# [COMPITO ASSEGNATO 1]
Elenca gli ambiti nei quali, secondo il testo sullo Stato Islamico, l'organizzazione supera qualsiasi altra.
# [COMPITO ASSEGNATO 2]
Scrivi il seguito del testo sullo Stato Islamico, riprendendo subito dopo la sua ultima frase.

# [TESTO DA LEGGERE]
▼▼▼

La potenza militare è avvertita come una minaccia dai paesi musulmani vicini come Giordania, Libano e persino dall’Arabia Saudita, che inizialmente ne aveva finanziato le attività.

La costruzione dello Stato non viene solo imposta attraverso il terrore, ma si basa anche sulla ricerca del consenso. La popolazione delle zone controllate sostiene che l’arrivo delle milizie dello Stato Islamico ha coinciso con un miglioramento della gestione quotidiana dei villaggi: i combattenti hanno sistemato le strade e garantito cibo ed elettricità a chi aveva perso la casa.

Gli obiettivi sono rifondare l’antico califfato di Baghdad che, distrutto dai mongoli nel 1261, si estendeva dalla capitale irachena fino all’attuale Israele, e annettere Giordania e Israele, per ricreare quell’entità e diventare ciò che Israele è per gli ebrei, uno stato confessionale, sito nella loro antica terra, che li protegga ovunque si trovino.

Il primo discorso da califfo di Al Baghdadi è stato tradotto in molte lingue e diffuso quasi in tempo reale via Facebook e Twitter. Gli stessi canali vengono utilizzati per diffondere la “propaganda della paura”: soprattutto le esecuzioni barbariche e le punizioni brutali sono considerate più efficaci dei sermoni di al Qaeda.

La ricchezza dello Stato Islamico deriva soprattutto dai giacimenti petroliferi e dalle centrali elettriche presenti sul territorio che controlla; riscuote inoltre imposte sulle imprese e sulla vendita di armi e merci, provenienti per lo più da canali di contrabbando. Tutte le entrate e le uscite vengono accuratamente registrate in un rapporto annuale paragonabile al bilancio di una grande azienda.

Dal punto di vista economico, lo Stato Islamico è ancora di gran lunga inferiore ai numeri registrati dall’Olp, ma supera qualsiasi altra organizzazione nella competenza militare, nella manipolazione mediatica, nell’impegno sociale e nella creazione della macchina statale.

Di origini beduine, Abu Musab al Zarqawi nacque in un quartiere operaio di Zarqa, la seconda città giordana, nel 1967. Ragazzo difficile e piccolo delinquente, poco più che ventenne fu arrestato e condannato a cinque anni. In carcere aderì al salafismo radicale, la dottrina che predica il rigetto totale dei valori e degli influssi occidentali. Appena rilasciato, partì per l’Afghanistan per aderire ai mujaheddin e nel 2000 a Kandahar incontrò per la prima volta Osama bin Laden, ma respinse il suo invito a entrare in al Qaeda, convinto che il nemico da combattere non fossero i lontani Stati Uniti ma la vicina Giordania. Per questo fondò un piccolo campo di addestramento a Herat, in Afghanistan, nei pressi del confine iraniano. Da lì partirono molti attentati suicidi contro gli sciiti in Iraq.

▲▲▲

# [ESTRATTO DATI]
▼▼▼

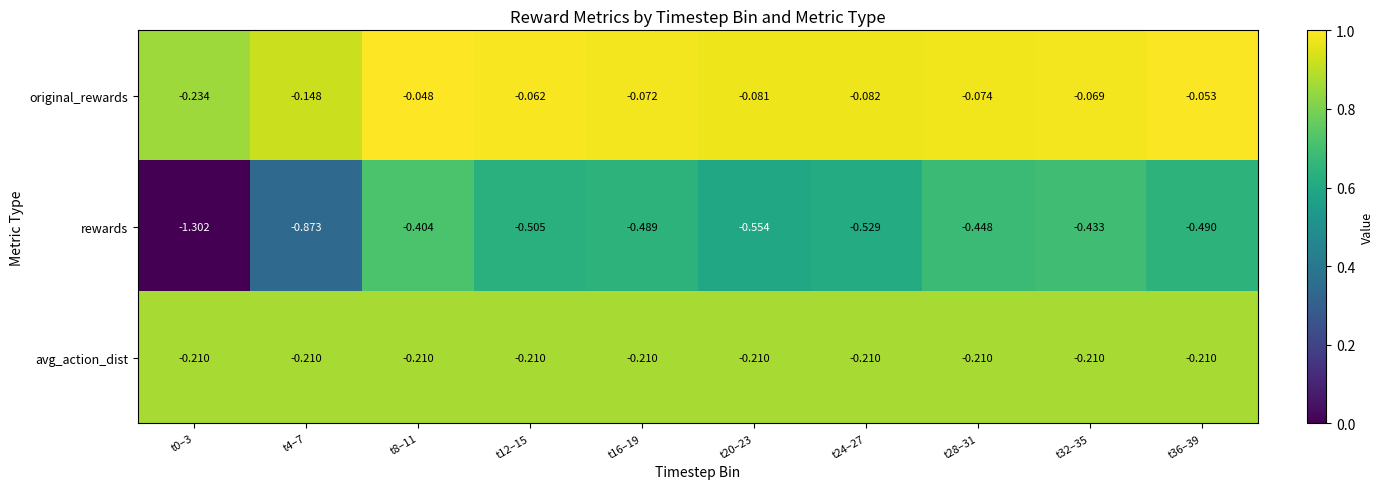

Rank the series at t20–23 from lowest to highest value.

rewards, avg_action_dist, original_rewards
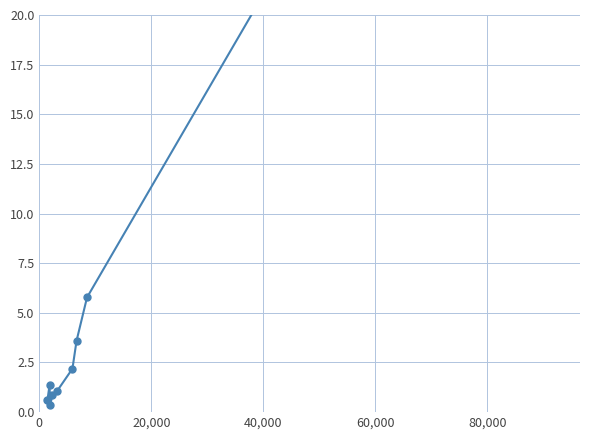

How many values exceed 2?

5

▲▲▲

# [RISPOSTA 1]
Competenza militare, manipolazione mediatica, impegno sociale, creazione della macchina statale.

# [RISPOSTA 2]
Tra il 2003 e il 2004 bin Laden riconobbe al Zarqawi, alla guida di un gruppo di jihadisti noto come al Tawid al Jihad, che poi cambiò nome in Stati Islamico in Iraq (Isi), come capo di al Qaeda in Iraq. Morì nel 2006 in un attacco aereo statunitense e da allora si aprì una lotta per la successione che indebolì la sua corrente jihadista. Solo nel 2010, quando Abu Bakr al Baghdadi divenne leader dei resti dell’organizzazione in Iraq, le cose cambiarono: pur continuando ad attaccare obiettivi americani, seppe prendere le distanze da al Qaeda e si dedicò a proiettare un’immagine più nazionalista del movimento. Vide nel conflitto siriano un’opportunità per ricompattare e rafforzare la sua organizzazione e vi inviò un gruppo di jihadisti.

A differenza dei leader di al Qaeda, che alla conquista territoriale preferivano il nemico lontano, gli Usa, al Baghdadi, come già prima di lui al Zarqawi, credeva che, in mancanza di una base territoriale vasta e forte in Medio Oriente, quella lotta era destinata a fallire. Il sogno del nuovo leader era quindi quello di ricreare il califfato di Baghdad attraverso una guerra di conquista tradizionale contro i nemici vicini, le corrotte oligarchie sciite che dominavano Siria e Iraq.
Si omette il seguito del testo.